Friday, February 20, 2015

Creating One-Dimensional Villains - in real life and in fiction

I've been fascinated, lately, by reports of public shaming of one sort or another. Several months ago, the Vanity Fair article on Monica Lewinsky....

Be honest: when you read her name, did you Boo and Hiss? Even a little? Just about everyone does. I sure did. I read it, in large part, because of her infamy, and with a doubtful, gleeful eye toward what she could possibly say to redeem herself. It brought me to tears. Tears for her shame and tears for my shame that I was a tiny, crowd-follower part of it.

Monica Lewinsky's very name is synonymous with Every Awful Thing. And, of course, we all have Very Good Reasons for this. After all, she had sexual relations with a married man, didn't she? And not just any married man, oh, no: The President of the United States... who managed to come out of their affair relatively unscathed. When you mention Bill Clinton, it's bad form to connect him to That Woman, lest his wife - the possible Future Ms. President - be humiliated by the reference.

I'm not going to waste a lot of space, here, going on about how completely asinine that imbalance is. I'm not going to expound at length on the relative severity of misconduct in an affair between a young single girl who falls in love with her boss and the married powerful boss who has made promises to love and to cleave and to not sexually or romantically tempt his interns. I'm not going to detail my personal experience that tells me that the other woman is vastly less blameworthy than the oath-breaker husband.

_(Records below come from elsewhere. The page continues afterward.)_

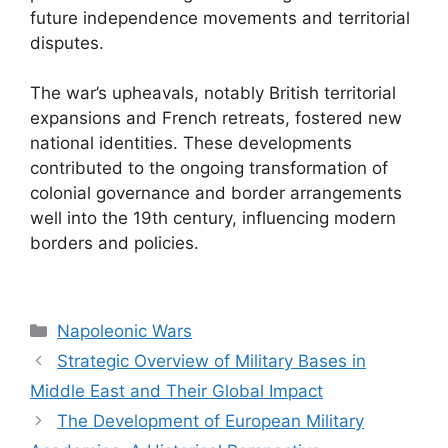
future independence movements and territorial
disputes.
The war’s upheavals, notably British territorial
expansions and French retreats, fostered new
national identities. These developments
contributed to the ongoing transformation of
colonial governance and border arrangements
well into the 19th century, influencing modern
borders and policies.
Categories
Napoleonic Wars
Strategic Overview of Military Bases in
Middle East and Their Global Impact
The Development of European Military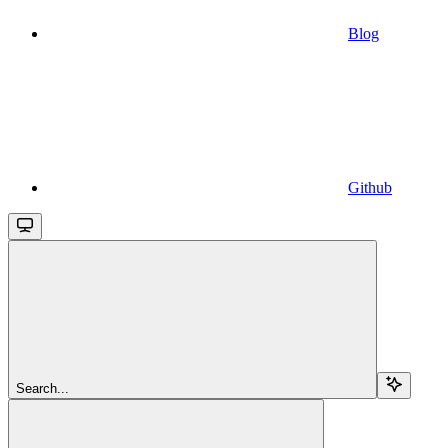
Blog
Github
Search...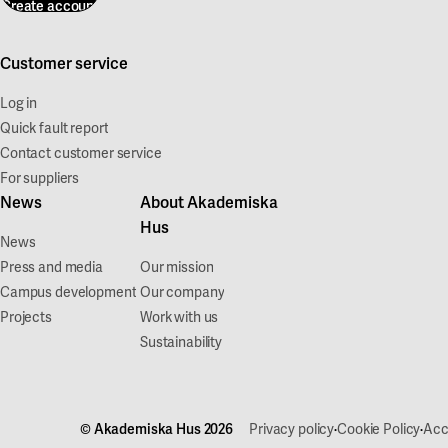
Create account
Customer service
Log in
Quick fault report
Contact customer service
For suppliers
News
About Akademiska
Hus
News
Press and media
Our mission
Campus development
Our company
Projects
Work with us
Sustainability
·
·
© Akademiska Hus 2026
Privacy policy
Cookie Policy
Acc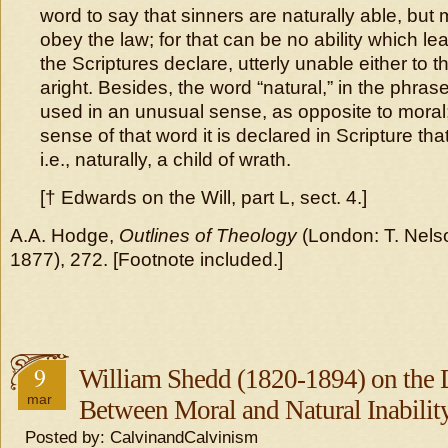
word to say that sinners are naturally able, but 
obey the law; for that can be no ability which le
the Scriptures declare, utterly unable either to thi
aright. Besides, the word “natural,” in the phrase “
used in an unusual sense, as opposite to moral;
sense of that word it is declared in Scripture tha
i.e., naturally, a child of wrath.
[† Edwards on the Will, part L, sect. 4.]
A.A. Hodge,
Outlines of Theology
(London: T. Nels
1877), 272. [Footnote included.]
9
William Shedd (1820-1894) on the D
mar
Between Moral and Natural Inabilit
Posted by: CalvinandCalvinism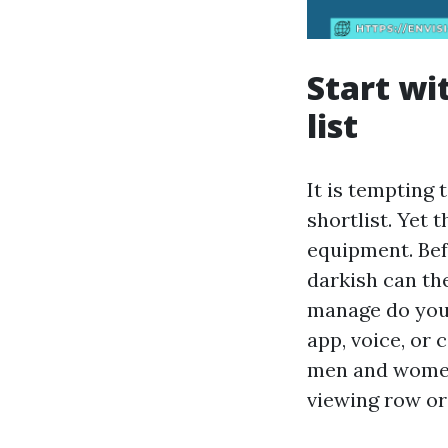
Start wi
list
It is tempting 
shortlist. Yet 
equipment. Be
darkish can th
manage do you 
app, voice, or
men and women
viewing row or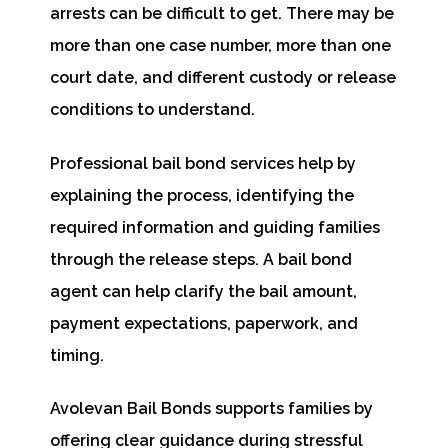
arrests can be difficult to get. There may be
more than one case number, more than one
court date, and different custody or release
conditions to understand.
Professional bail bond services help by
explaining the process, identifying the
required information and guiding families
through the release steps. A bail bond
agent can help clarify the bail amount,
payment expectations, paperwork, and
timing.
Avolevan Bail Bonds supports families by
offering clear guidance during stressful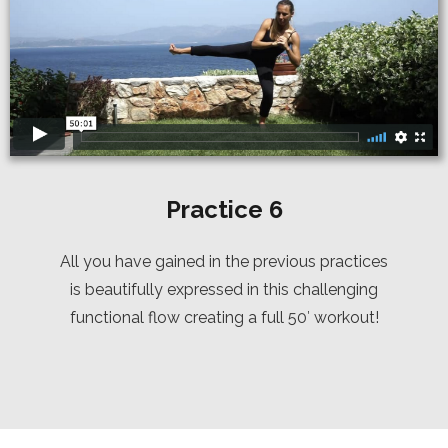
Practice 6
All you have gained in the previous practices
is beautifully expressed in this challenging
functional flow creating a full 50′ workout!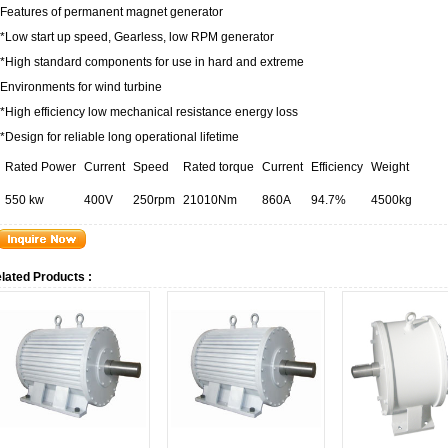
Features of permanent magnet generator
*Low start up speed, Gearless, low RPM generator
*High standard components for use in hard and extreme
Environments for wind turbine
*High efficiency low mechanical resistance energy loss
*Design for reliable long operational lifetime
Rated Power
Current
Speed
Rated torque
Current
Efficiency
Weight
550 kw
400V
250rpm
21010Nm
860A
94.7%
4500kg
lated Products :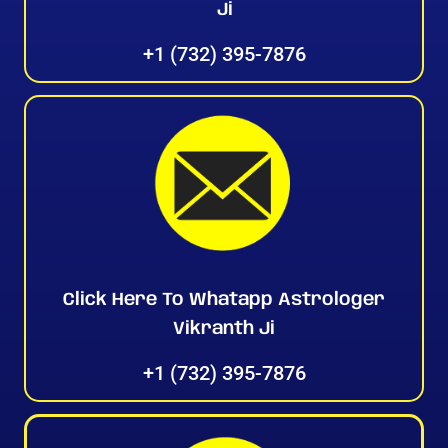
Ji
+1 (732) 395-7876
Click Here To Whatapp Astrologer
Vikranth Ji
+1 (732) 395-7876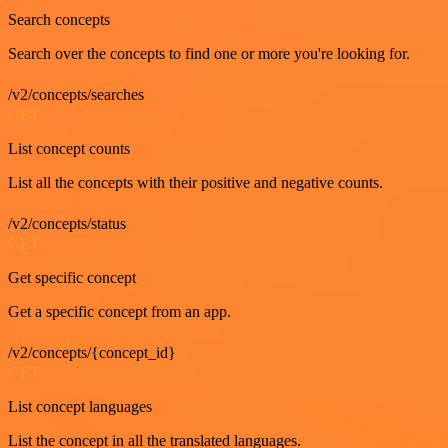
Search concepts
Search over the concepts to find one or more you're looking for.
/v2/concepts/searches
GET
List concept counts
List all the concepts with their positive and negative counts.
/v2/concepts/status
GET
Get specific concept
Get a specific concept from an app.
/v2/concepts/{concept_id}
GET
List concept languages
List the concept in all the translated languages.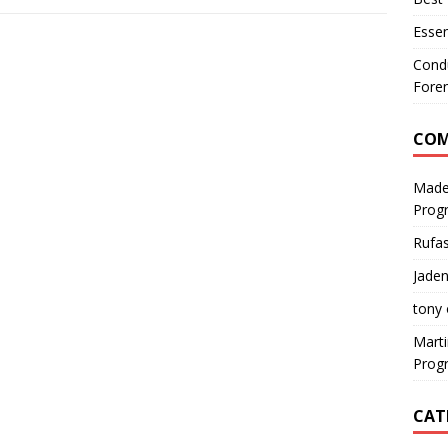
Essen
Condu
Foren
CO
Made
Prog
Rufa
Jaden
tony
Mart
Prog
CAT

All of that is irrelevant to the real point: in a few months of public outrage, we as a nation turned a well-rounded, talented young woman with a bright future into a one-dimensional villain. A hiss and a byword and the butt of late-night jokes.  We stripped her of the right to have good qualities because her one bad choice was forever going to trump any good quality she might try to muster.

Shame on us.

Now there is a new article about public shaming in the New York Times, and the author has a whole book coming, appropriately entitled So You've Been Publicly Shamed (available for pre-order). In the article (and, presumably, the book, from which the article is excerpted), the author details his experiences with others who were publicly shamed for relatively minor things--like a really bad joke taken out of context and spread throughout the world to the glee of trolls everywhere.

Last week at LTUE, I sat on a couple panels where I got to talk about my decade as a Public Defender. One comment I made more than once was that, when you're building a villain, you really must give him good qualities, too. Genuine ones, that any reader would relate to. I've sat across from murderers and rapists and drug dealers and all manner of society-defined Bad People, and there is hardly a one of them I didn't laugh with. Very, very few of them who didn't have family and friends in their corner, ready to stand up and swear in court that this defendant was, actually, a good person, despite the bad thing he'd done. They are fathers who love their children, mothers who will drop everything to help a friend in need, daughters and brothers and the truest of friends to someone.

And, yet, we as a society want to define everyone by their worst trait and stop the definition there. We don't want to look past that to the goodness that is always present. We bemoan our history of placing scarlet letters on offenders while gleefully slapping digital and rumor-driven red letters everywhere we look.

It's devastating in real life, and awfully boring in fiction. Mustache-twirling, top-hat wearing, love-to-be-eeeviiil villains are the stuff of melodrama. The kind we got off on in grade school. If we're going to grow up as writers or as a society, we need to be better than that.

There are some few troll-chased "villains" who are able to fight back, like my friend Larry Correia, who eventually dubbed himself the International Lord of Hate as a hilarious counter-punch to those who called him everything from a racist to a homophobe. Those who, like Larry, are firmly established on their public platforms with thousands of loyal followers are practically immune to public shaming. The shaming and thick-skin-building process may still hurt at first, but these few manage to eventually almost thrive on attempts to shame them.

Most of us aren't that famous. Most of us don't have hoards of people waiting to build us back up when someone tries to knock us down. Most of us have armies of supporters that are woefully outnumbered when the Society Hive-Mind decides we are Bad People. Most of us wouldn't survive our 15 minutes of infamy if our worst Bad Thing were ever made public.

Plenty enough lives have been destroyed by tiny black marks multiplied hundreds of thousands of times. We've had enough of the pillories and stocks and scarlet letters that deprive us all of the good that our fellow flawed humans might have done if only we'd let them.

Plenty enough fictional villains have perpetuated the fallacy that being bad definitionally excludes all goodness. We've had enough mustache-twirling and evil-for-the-sake-of-evil and antagonists that no good person will ever understand.

Let's grow up, huh? Let's fight badness by empowering "bad" people to slay their own dragons. Let's call off the wasted-earth nuclear air strikes that get launched every time someone makes a hurtful comment. Let's acknowledge that even people who hurt us badly can have qualities that any unbiased person would see as good.

Why do you think we're so addicted to the culture of shame?